Tunisia is considered to be the cradle of the Arab Spring which has changed drastically the political landscape of the Middle East. It all started in December 2010 when mass protestations broke out in Tunisia because the people were discontent with the economic, political situation and the all-occurring corruption. Shortly after, in January 2011 the former ruler of Tunisia, Ben-Ali, had to step down. Three years later, in 2014, democratic parliamentary elections were held and a new Constitution was adopted. The uprising in Tunisia inspired many other democratic movements in the Arab world, but Tunisia remains the only country where democracy took root.
In the wake of the events of the Arab Spring a public conference was held at the UN office of Geneva on 21 April 2016 where the members of the Tunisian National Dialogue Quartet, which won the Nobel Peace Prize in 2015, were talking about their experiences and hopes they have for the democratic Tunisia.
The quartet consists of four leading personalities of the Tunisian civil society. Mrs. Ouided Bouchamaoui, who is the President of the Tunisian Union of Industry, Trae and Handicrafts, Mr. Hocine Abassi, the Secretary-General of the Tunisian General Labour Union, Mr. Abessatar Ben Moussa, who is the president of the Tunisian Human Rights League, and the president of the Tunisian Order of Lawyers, Mr. Fadhel Mahfoud.
The Director General of the United Nations Office at Geneva, Mr. Michael Moller, opened the conference. He reminded all participants that “dialogue can bring peace to society” and that the 2015 Nobel Peace Prize is an “inspiration to promote peace and democracy”. An intense debate was sparked under the moderation of Dr Ghassan Salamé, former Lebanese Minister of Culture and now Professor Emeritus of Science Po Paris.
First the four panellists should present one important aspect of the achievements, progress and obstacles of the democratic Tunisia. Mr. Ben Moussa explained the importance of human rights in a democratic society. He further proudly talked about the National Commission against Torture which had been instituted after the Revolution to set a precedent. Tunisia also plans to apply for the UN Human Rights Council.
With Ms. Bouchamaoui speaking the discussion shifted more on the economic problems still present in Tunisia. She expressed her concern that the Tunisia democracy remains fragile. It is also of utmost importance that young people find a job, and the regional economic imbalance needs to be tackle. As president of the Tunisian Union of Industry, Trade and Handicrafts she also called for international investments in Tunisia.

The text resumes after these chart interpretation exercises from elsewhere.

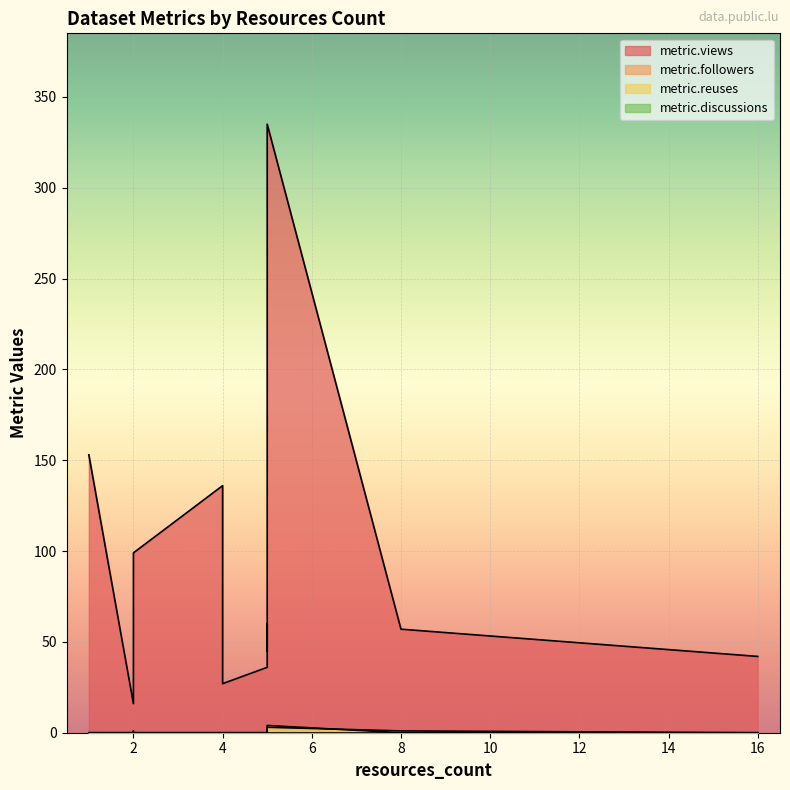

Between 16 and 1, which series saw the biggest shift?

metric.views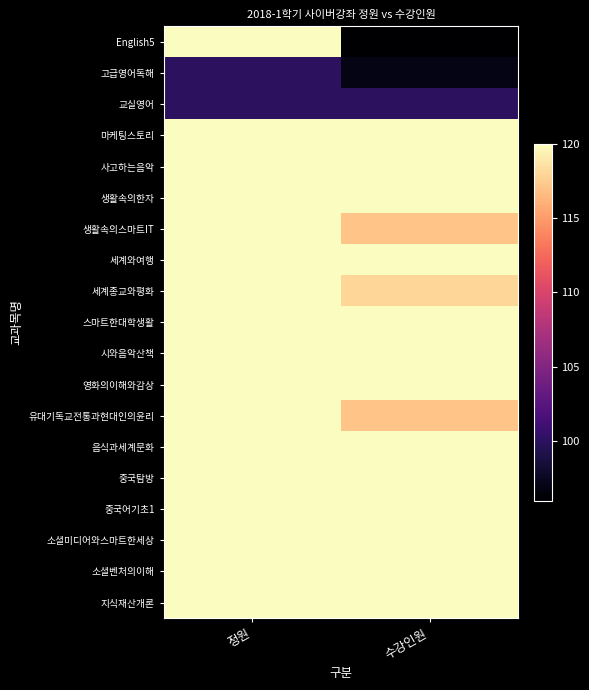

Which series changed the most between 정원 and 수강인원?

English5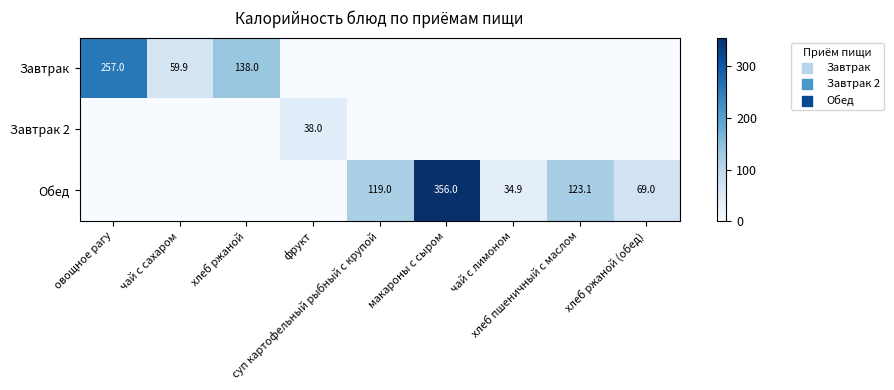

Which series changed the most between чай с сахаром and макароны с сыром?

Обед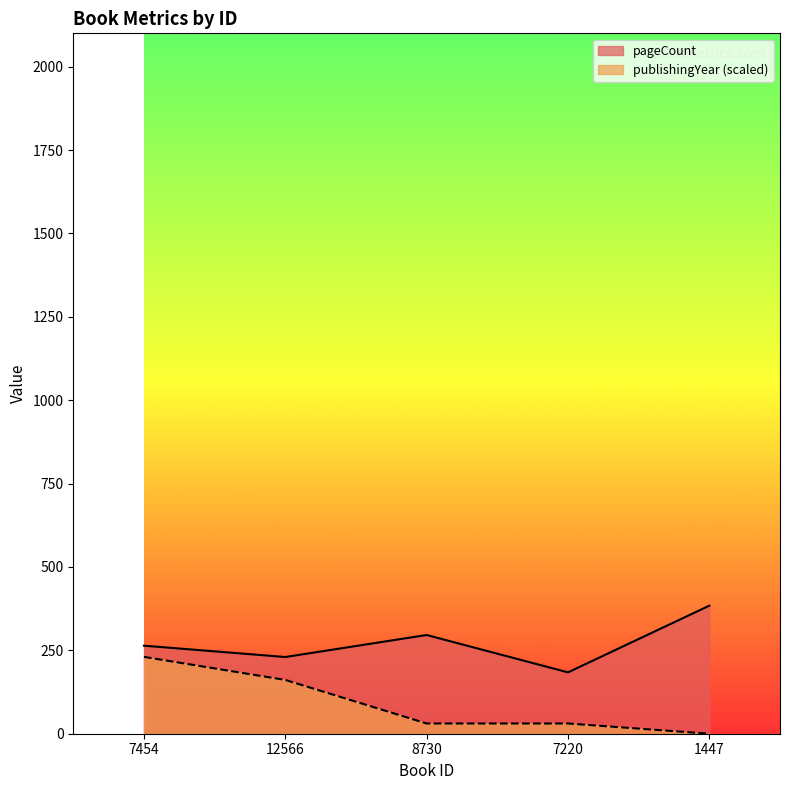

Reading right to left, extract all data points from this chart.

pageCount: 384.0	184.0	296.0	230.0	264.0
publishingYear: 0.0	30.7	30.7	161.3	230.4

Mr. Abassi talked more about the past of the union of which he is today’s president the UGTT. The struggle the UGTT had against France during the late 40’s. He stated clearly that he doesn’t want foreign intervention the people should determine their own fate, in regard to the Libyan crises from which Tunisia is strongly affected by refugees at its borders. To finally have peace in the Middle East, Mr. Abassi called for a solution of the “Palestinian problem”.
Lastly it was Mr. Fadhel Mahfoudh turn. He focused on education and the role of women in Tunisian society. He stressed the importance of achieving an educational standard and the importance lawyers played in Tunisia’s history from the liberation of the French protectorate until today’s society. But he also warned that Tunisia’s project must not fail as it would bring unforeseen consequences with it and would set a horrible precedent for the Arab world.
In conclusion, one can recognise the progress made in Tunisia’s society. Tunisian people have more freedom than before and hope of the much needed economic growth seems reasonable as a democratic Tunisia will attract more foreign investments. However there is still work to be done. The democratic state is still fragile, regional imbalances are a problem and education needs to improve a lot. But the most important thing the National Quartet showed us is that change can be achieved by dialogue and not by the use of violence.